What this task involves | Each line of the material below with the word "evenodd" is to be reported.

Record excerpts |
===

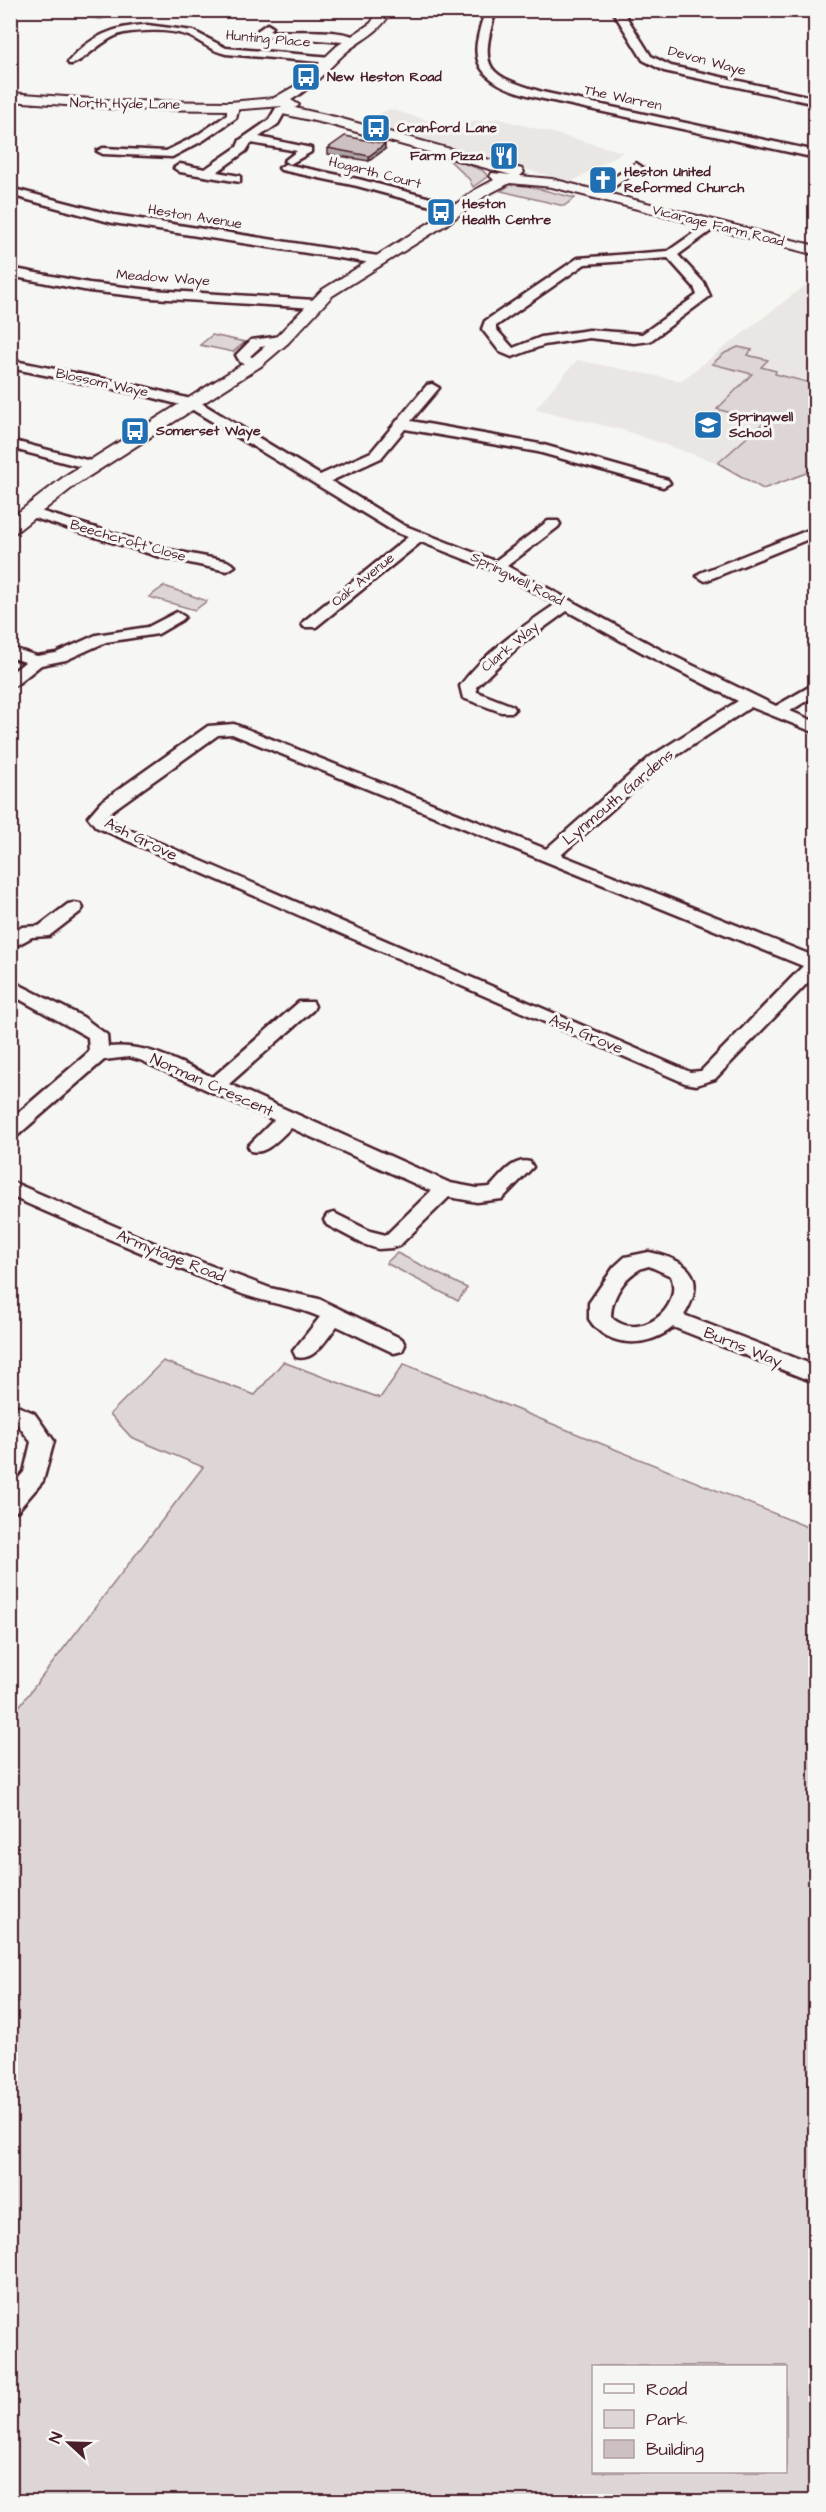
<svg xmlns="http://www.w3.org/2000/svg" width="826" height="2512" font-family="'Architects Daughter',sans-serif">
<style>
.built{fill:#e9e6e3}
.green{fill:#ddd6d5;stroke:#947a80;stroke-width:1.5;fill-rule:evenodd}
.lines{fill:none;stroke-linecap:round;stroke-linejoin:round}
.minor-casing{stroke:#4a1f2b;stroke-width:5}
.tertiary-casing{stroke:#4a1f2b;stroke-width:4}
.minor{fill:#f6f6f2;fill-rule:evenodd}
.tertiary{fill:#f6f6f2;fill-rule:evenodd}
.wall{fill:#afa6a5;stroke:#4a1f2b;stroke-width:1.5}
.shaded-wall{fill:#8f8786;stroke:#4a1f2b;stroke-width:1.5}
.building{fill:#ccc1c0;stroke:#4a1f2b;stroke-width:1.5}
.labels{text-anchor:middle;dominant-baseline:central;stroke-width:6;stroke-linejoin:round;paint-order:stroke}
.far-street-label{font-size:14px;fill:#4a1f2b;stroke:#f6f6f2}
.far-poi-label{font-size:14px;font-weight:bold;fill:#4a1f2b;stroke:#f6f6f2;text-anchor:start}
.street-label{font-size:16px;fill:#4a1f2b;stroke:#f6f6f2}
</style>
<rect width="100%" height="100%" fill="#f6f6f2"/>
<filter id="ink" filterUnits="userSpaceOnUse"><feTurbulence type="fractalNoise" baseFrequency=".0167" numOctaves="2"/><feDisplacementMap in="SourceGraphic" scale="12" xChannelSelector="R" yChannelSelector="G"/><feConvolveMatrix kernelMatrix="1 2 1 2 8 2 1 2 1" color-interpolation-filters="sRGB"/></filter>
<g filter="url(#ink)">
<g class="built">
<polygon points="389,109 458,129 475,120 485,122 496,118 623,152 571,182 362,122"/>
<polygon points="811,281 815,282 815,469 763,489 718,463 623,430 535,409 577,360 681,381"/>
</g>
<g class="green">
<polygon points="45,11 203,11 201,16 128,13 100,19"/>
<polygon points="446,157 482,170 486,174 487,177 473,187 469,179"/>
<polygon points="520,184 575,198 564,206 501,191 510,185"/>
<polygon points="212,335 245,342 233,352 200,345"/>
<polygon points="738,347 752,350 747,355 768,360 761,367 776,371 775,374 815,384 815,470 763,489 718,463 764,422 717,409 752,374 712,364 725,353"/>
<polygon points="164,586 207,601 195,610 149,597"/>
<polygon points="397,1253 467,1288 458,1301 386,1263"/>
<path d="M163 1361 255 1395 283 1362 380 1398 404 1364 815 1530V2501H11V1717L203 1467 131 1437 110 1414ZM786 2366V2472H594V2366Z"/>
</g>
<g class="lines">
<g class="minor-casing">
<g id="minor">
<path d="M488 10 495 13C479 70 487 75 542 92L816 151V158L539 98C507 90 468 78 478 37 480 28 482 17 488 10Z"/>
<polygon points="612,10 622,10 651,56 671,66 816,98 816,104 664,71 643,60"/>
<path d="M267 24 272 27 269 31C292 33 344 27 360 40L355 43 257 35V31Z"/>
<path d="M147 25 193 31 226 48 331 57 336 60 331 63 226 54C211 51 202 42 189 36 170 29 144 30 124 33 103 37 80 66 69 64L68 62C89 37 114 26 147 25Z"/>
<polygon points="233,103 239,106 236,118 204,140 172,157 103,154 97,151 103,148 166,151 196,136 227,115 227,106"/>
<polygon points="280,107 286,110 278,124 259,137 311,148 311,152 290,164 284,161 297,151 251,143 246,151 217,172 240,176 240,182 180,172 174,168 180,164 205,169 237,147 240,140 269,120 276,108"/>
<polygon points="636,163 642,167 640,169 599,197 591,197 589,194"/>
<polygon points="285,164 358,179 461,206 463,209 457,213 357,186 281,170 279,168"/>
<polygon points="10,188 114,215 378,256 384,260 378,264 113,223 10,195"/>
<path d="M711 221 715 222V228L678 255 704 283 710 296 650 341 634 343 589 338 544 345 512 357 500 352 482 329 485 321 578 258 668 251ZM668 258 694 287 697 295 642 334 589 330 541 337 513 348 496 329V326L585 264Z"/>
<polygon points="10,268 89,283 152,290 315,300 321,304 315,308 152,298 89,291 10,276"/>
<polygon points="282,336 287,337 289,340 287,343 260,347 250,356 262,363 260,366 255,367 240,362 236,355 251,340"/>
<path d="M10 360 144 387 198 401 320 475 371 452 427 385 432 384 439 388 411 421 540 444 668 480 670 483 663 487 538 452 405 429 381 458 331 481 403 525 495 561 548 521H558L560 524 558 527 507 566 659 649 776 706 816 683V695L790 711 816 722V733L751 707 662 765 561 855 816 957V974L715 1079 696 1085 685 1083 96 827 88 817 101 802 208 726 234 724 546 849 650 757 738 701 647 655 567 611 520 645 476 687 477 692 513 706 515 709 513 712H501L463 698 460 686C484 653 522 627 556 604L500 573 421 542 316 627H304L302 624 304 621 408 537 393 531 188 407 143 395 10 368ZM232 734 803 966 701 1071 690 1072 118 825 106 817 113 810 218 735Z"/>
<polygon points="10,440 98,463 100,466 93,470 10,448"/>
<polygon points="30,508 165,549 227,561 235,566 227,571 157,556 25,515 23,512 25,509"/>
<polygon points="816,527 816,536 710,579 705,581 697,576 700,573"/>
<polygon points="177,612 185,617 182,620 158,634 106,642 66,660 41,665 16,685 10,687 10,674 25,662 10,657 10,647 37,656 56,653 96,635 148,627"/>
<polygon points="74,903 80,904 83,908 80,912 49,936 32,937 10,949 10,935 22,927 39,926 68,904"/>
<path d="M10 980 83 1017 107 1035 108 1047C148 1043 177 1062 213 1077L299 1002H313L315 1006 313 1010 229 1084 450 1183 477 1188 490 1187C501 1176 513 1157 530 1162L533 1167 502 1199 477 1202 449 1197 399 1246 392 1248 378 1249 363 1244 327 1225 324 1220 327 1215 334 1213 370 1231 386 1235 431 1191 291 1128C279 1138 267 1155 251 1151L248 1146 274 1120 140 1060 129 1057 104 1060 17 1136 10 1137V1120L89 1052 88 1037 10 994Z"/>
<path d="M10 1181 177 1253 270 1288 319 1299 402 1339 405 1345 402 1351 394 1353 337 1326C326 1339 315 1362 296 1357L293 1351 320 1317C294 1305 264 1303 237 1292 161 1262 86 1229 10 1196Z"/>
<path d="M649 1252C687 1260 709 1276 684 1315L816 1366V1383L673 1327C649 1348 607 1349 589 1319V1303L614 1267 625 1257ZM649 1266 671 1276C684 1309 638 1343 611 1317 611 1296 628 1270 649 1266Z"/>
<polygon points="10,1403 34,1413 54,1441 43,1481 18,1510 10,1513 10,1488 24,1472 31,1442 18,1425 10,1421"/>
</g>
</g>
<g class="tertiary-casing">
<path id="tertiary" d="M379 10H528L522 14 474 17 390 14C376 36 362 38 344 54 327 70 312 88 291 100L299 105 295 108 335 117 522 169 524 172 520 176 552 179 816 246V255L552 187 510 183 485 196 447 224 332 296 288 343 261 366 77 484 16 532 10 533V519L65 476 249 360 276 337 322 290 437 218 475 190 494 180 490 176 492 173 511 175 328 124 278 113 276 110 282 106 230 110 120 109 10 101V93L120 101 230 102 274 98 295 86 337 46 371 23Z"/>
</g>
<use href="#minor" class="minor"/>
<use href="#tertiary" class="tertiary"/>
</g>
<polygon class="wall" points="328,148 385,149 369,161 328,154"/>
<polygon class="shaded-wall" points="385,144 385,149 369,161 369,156"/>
<polygon class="building" points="345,136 385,144 369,156 328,148"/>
</g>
<defs>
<g id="bus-square" transform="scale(1.5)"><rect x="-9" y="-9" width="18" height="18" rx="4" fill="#1f6fb2" stroke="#f6f6f2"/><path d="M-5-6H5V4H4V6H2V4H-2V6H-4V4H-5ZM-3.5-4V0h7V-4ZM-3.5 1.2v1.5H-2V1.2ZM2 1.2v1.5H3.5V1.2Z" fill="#fff"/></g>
<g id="restaurant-square" transform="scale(1.5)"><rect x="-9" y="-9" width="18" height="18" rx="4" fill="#1f6fb2" stroke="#f6f6f2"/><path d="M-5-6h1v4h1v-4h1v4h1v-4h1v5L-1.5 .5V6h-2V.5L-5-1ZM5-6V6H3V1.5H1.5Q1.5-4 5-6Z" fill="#fff"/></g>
<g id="church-square" transform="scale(1.5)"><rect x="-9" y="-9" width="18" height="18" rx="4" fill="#1f6fb2" stroke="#f6f6f2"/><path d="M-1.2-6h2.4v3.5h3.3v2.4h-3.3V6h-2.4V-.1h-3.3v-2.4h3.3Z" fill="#fff"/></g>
<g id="school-square" transform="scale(1.5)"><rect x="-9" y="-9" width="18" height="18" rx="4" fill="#1f6fb2" stroke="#f6f6f2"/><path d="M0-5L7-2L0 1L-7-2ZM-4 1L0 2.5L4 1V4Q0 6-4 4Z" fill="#fff"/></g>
</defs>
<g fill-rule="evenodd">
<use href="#bus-square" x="306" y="77"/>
<use href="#bus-square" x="376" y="128"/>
<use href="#restaurant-square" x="504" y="156"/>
<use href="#church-square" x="603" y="180"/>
<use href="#bus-square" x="441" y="212"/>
<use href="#school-square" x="708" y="425"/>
<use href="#bus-square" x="135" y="431"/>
</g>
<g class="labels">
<g class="far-street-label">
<text transform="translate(268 39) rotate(5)">Hunting Place</text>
<text transform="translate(707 61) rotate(15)">Devon Waye</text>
<text transform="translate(623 98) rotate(12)">The Warren</text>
<text transform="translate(125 104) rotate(1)">North Hyde Lane</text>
<text transform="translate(375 173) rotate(14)">Hogarth Court</text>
<text transform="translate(195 217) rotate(9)">Heston Avenue</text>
<text transform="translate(718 226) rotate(14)">Vicarage Farm Road</text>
<text transform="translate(163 278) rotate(4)">Meadow Waye</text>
<text transform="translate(102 383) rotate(12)">Blossom Waye</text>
<text transform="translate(128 541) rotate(16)">Beechcroft Close</text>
<text transform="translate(517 579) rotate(27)">Springwell Road</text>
<text transform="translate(363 580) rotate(-39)">Oak Avenue</text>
<text transform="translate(510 647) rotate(-40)">Clark Way</text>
</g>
<g class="far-poi-label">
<text x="327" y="77">New Heston Road</text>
<text x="397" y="128">Cranford Lane</text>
<text x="483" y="156" text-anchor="end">Farm Pizza</text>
<text x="624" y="172">Heston United<tspan x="624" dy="16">Reformed Church</tspan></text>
<text x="462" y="204">Heston<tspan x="462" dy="16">Health Centre</tspan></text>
<text x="729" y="417">Springwell<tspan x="729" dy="16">School</tspan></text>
<text x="156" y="431">Somerset Waye</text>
</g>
<g class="street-label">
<text transform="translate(618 797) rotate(-40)">Lynmouth Gardens</text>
<text transform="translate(141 839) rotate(26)">Ash Grove</text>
<text transform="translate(586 1034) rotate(23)">Ash Grove</text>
<text transform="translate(212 1085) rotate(24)">Norman Crescent</text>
<text transform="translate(171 1256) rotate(22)">Armytage Road</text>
<text transform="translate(743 1347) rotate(22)">Burns Way</text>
</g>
</g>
<rect width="826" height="2512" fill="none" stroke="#f6f6f2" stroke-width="36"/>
<rect x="18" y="18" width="790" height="2476" fill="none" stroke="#4a1f2b" stroke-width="2" filter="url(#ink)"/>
<rect x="592" y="2365" width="195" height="108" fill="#f6f6f2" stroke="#b1a0a2" stroke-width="1.5"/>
<rect x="604" y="2384" width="30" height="9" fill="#f6f6f2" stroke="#b1a0a2" stroke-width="1.5"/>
<text x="646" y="2395" font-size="18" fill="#4a1f2b">Road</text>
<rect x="604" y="2410" width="30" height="18" fill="#ddd6d5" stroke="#b1a0a2" stroke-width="1.5"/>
<text x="646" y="2425" font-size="18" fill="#4a1f2b">Park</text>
<rect x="604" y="2440" width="30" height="18" fill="#ccc1c0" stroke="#b1a0a2" stroke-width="1.5"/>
<text x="646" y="2455" font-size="18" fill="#4a1f2b">Building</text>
<g transform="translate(69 2443) rotate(292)" stroke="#f6f6f2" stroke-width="4.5" paint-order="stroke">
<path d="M0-4.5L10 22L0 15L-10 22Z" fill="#4a1f2b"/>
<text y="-9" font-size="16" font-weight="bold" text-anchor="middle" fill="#4a1f2b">N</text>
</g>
</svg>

===

Answer box |
.green{fill:#ddd6d5;stroke:#947a80;stroke-width:1.5;fill-rule:evenodd}
.minor{fill:#f6f6f2;fill-rule:evenodd}
.tertiary{fill:#f6f6f2;fill-rule:evenodd}
<g fill-rule="evenodd">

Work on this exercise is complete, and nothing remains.